I guess there is some problem when extracting the x-vectors for some of the files. One question is if you used the same GPU for all extraction. If not, it could be that there was some problem in some machine. You can also rerun the extraction for the files that have high error.
I am afraid that I cannot help much more here since the code does work properly for some of the files. You will have to find what can be different for the different files. As I said, maybe the machine, or the environment are different. You can also try extracting x-vectors for one file on CPU. It will take longer but you can verify if using CPU gives you reasonable errors.
I would like to confirm two points with you: 1. Did you experiment with https://github.com/BUTSpeechFIT/VBx/blob/v1.1_VoxConverse2020/VoxConverse2020_run.sh? 2. Did you change the pre-trained model and parameters when extracting xvector?

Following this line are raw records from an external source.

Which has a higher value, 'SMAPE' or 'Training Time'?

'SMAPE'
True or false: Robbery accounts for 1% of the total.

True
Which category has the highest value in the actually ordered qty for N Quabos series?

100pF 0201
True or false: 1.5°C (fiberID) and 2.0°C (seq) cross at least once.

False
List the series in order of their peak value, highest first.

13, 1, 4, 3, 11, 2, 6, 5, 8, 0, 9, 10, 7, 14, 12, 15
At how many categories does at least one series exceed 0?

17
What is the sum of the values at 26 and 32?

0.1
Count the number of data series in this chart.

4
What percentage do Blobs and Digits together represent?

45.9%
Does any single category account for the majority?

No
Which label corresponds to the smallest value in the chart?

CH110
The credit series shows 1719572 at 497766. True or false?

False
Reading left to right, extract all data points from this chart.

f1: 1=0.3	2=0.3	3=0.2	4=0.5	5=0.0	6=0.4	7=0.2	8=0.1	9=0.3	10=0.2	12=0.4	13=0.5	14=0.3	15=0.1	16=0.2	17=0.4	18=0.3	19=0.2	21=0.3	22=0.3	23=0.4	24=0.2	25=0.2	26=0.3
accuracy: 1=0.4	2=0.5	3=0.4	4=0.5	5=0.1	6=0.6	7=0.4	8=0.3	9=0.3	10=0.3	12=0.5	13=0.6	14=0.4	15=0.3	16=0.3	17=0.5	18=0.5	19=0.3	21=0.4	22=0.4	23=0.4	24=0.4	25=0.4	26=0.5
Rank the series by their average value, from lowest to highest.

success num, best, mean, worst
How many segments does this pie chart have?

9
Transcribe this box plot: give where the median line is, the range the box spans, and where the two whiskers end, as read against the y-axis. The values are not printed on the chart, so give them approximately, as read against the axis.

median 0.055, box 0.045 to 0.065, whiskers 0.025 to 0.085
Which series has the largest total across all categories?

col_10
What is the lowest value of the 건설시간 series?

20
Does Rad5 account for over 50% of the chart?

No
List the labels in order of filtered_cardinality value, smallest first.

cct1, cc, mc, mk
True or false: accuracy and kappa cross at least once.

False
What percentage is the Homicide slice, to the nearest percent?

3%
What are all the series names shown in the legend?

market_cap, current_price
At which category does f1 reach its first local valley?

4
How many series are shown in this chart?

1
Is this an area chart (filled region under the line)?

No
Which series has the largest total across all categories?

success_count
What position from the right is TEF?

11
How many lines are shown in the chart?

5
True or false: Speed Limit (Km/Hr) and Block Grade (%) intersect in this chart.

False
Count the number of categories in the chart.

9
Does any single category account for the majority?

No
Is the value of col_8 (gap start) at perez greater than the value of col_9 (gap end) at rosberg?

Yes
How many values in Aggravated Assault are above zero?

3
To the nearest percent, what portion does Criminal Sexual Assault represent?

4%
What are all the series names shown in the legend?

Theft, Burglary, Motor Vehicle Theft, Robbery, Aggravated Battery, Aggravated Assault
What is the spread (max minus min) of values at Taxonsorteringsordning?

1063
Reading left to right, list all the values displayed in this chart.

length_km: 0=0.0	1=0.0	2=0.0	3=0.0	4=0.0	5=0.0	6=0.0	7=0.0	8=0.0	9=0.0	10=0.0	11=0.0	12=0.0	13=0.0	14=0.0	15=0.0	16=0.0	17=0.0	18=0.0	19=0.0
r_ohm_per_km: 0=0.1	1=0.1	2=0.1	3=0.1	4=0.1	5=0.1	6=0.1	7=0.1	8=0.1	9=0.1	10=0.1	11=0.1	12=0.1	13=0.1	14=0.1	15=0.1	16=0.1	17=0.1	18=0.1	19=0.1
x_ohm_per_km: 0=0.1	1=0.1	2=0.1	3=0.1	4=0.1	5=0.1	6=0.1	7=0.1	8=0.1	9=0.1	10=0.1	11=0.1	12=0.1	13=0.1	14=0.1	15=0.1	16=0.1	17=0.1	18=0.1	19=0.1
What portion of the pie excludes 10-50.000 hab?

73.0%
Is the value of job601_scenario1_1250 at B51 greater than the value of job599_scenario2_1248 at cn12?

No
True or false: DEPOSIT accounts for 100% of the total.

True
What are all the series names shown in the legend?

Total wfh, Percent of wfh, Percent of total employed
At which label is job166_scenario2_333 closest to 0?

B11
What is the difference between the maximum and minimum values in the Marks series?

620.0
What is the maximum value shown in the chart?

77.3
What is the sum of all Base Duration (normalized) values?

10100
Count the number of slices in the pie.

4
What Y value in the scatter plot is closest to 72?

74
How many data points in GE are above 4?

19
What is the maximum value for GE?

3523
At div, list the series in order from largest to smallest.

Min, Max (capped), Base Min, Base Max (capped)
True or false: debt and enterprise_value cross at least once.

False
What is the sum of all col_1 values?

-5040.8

I suspect the problem is the different parameter settings at runtime, because I get the rttm result as follows:
SPEAKER afjiv 1 5.140000 78.530000 <NA> <NA> 1 <NA> <NA>
SPEAKER afjiv 1 84.810000 1.200000 <NA> <NA> 1 <NA> <NA>
SPEAKER afjiv 1 86.970000 1.050000 <NA> <NA> 1 <NA> <NA>
SPEAKER afjiv 1 88.620000 11.790000 <NA> <NA> 1 <NA> <NA>
SPEAKER afjiv 1 101.040000 3.510000 <NA> <NA> 1 <NA> <NA>
SPEAKER afjiv 1 105.350000 10.840000 <NA> <NA> 1 <NA> <NA>
SPEAKER afjiv 1 116.890000 7.300000 <NA> <NA> 1 <NA> <NA>
SPEAKER afjiv 1 125.180000 4.700000 <NA> <NA> 1 <NA> <NA>
SPEAKER afjiv 1 130.830000 3.000000 <NA> <NA> 1 <NA> <NA>
SPEAKER afjiv 1 135.570000 8.340000 <NA> <NA> 1 <NA> <NA>
SPEAKER afjiv 1 144.570000 0.870000 <NA> <NA> 1 <NA> <NA>
The rttm result from your extracted x-vector is as follows:
SPEAKER afjiv 1 5.140000 35.880000 <NA> <NA> 1 <NA> <NA>
SPEAKER afjiv 1 41.020000 39.840000 <NA> <NA> 2 <NA> <NA>
SPEAKER afjiv 1 80.860000 2.810000 <NA> <NA> 3 <NA> <NA>
SPEAKER afjiv 1 84.810000 1.200000 <NA> <NA> 3 <NA> <NA>
SPEAKER afjiv 1 86.970000 1.050000 <NA> <NA> 3 <NA> <NA>
SPEAKER afjiv 1 88.620000 5.880000 <NA> <NA> 3 <NA> <NA>
SPEAKER afjiv 1 94.500000 5.910000 <NA> <NA> 4 <NA> <NA>
SPEAKER afjiv 1 101.040000 3.510000 <NA> <NA> 4 <NA> <NA>
SPEAKER afjiv 1 105.350000 10.840000 <NA> <NA> 4 <NA> <NA>
SPEAKER afjiv 1 116.890000 2.040000 <NA> <NA> 4 <NA> <NA>
SPEAKER afjiv 1 118.930000 5.260000 <NA> <NA> 6 <NA> <NA>
SPEAKER afjiv 1 125.180000 4.700000 <NA> <NA> 6 <NA> <NA>
SPEAKER afjiv 1 130.830000 3.000000 <NA> <NA> 6 <NA> <NA>
SPEAKER afjiv 1 135.570000 8.340000 <NA> <NA> 6 <NA> <NA>
SPEAKER afjiv 1 144.570000 0.870000 <NA> <NA> 6 <NA> <NA>
It can be found that my rttm contains only one speaker.
When we worked for the challenge we used different models and hyperparameters but the setting that corresponds to our best results is the one shared in that script. I am assuming you are using the exact same x-vector extractor model and hyperparameters. If not, then it is expected that the x-vectors will be different and, thus, the diarization result can be different.
In brief, the answer to both questions is: No, that script only has the setting of our best system. The idea being that if you run it as is, you should get the results we reported.
Thank you very much for your patience!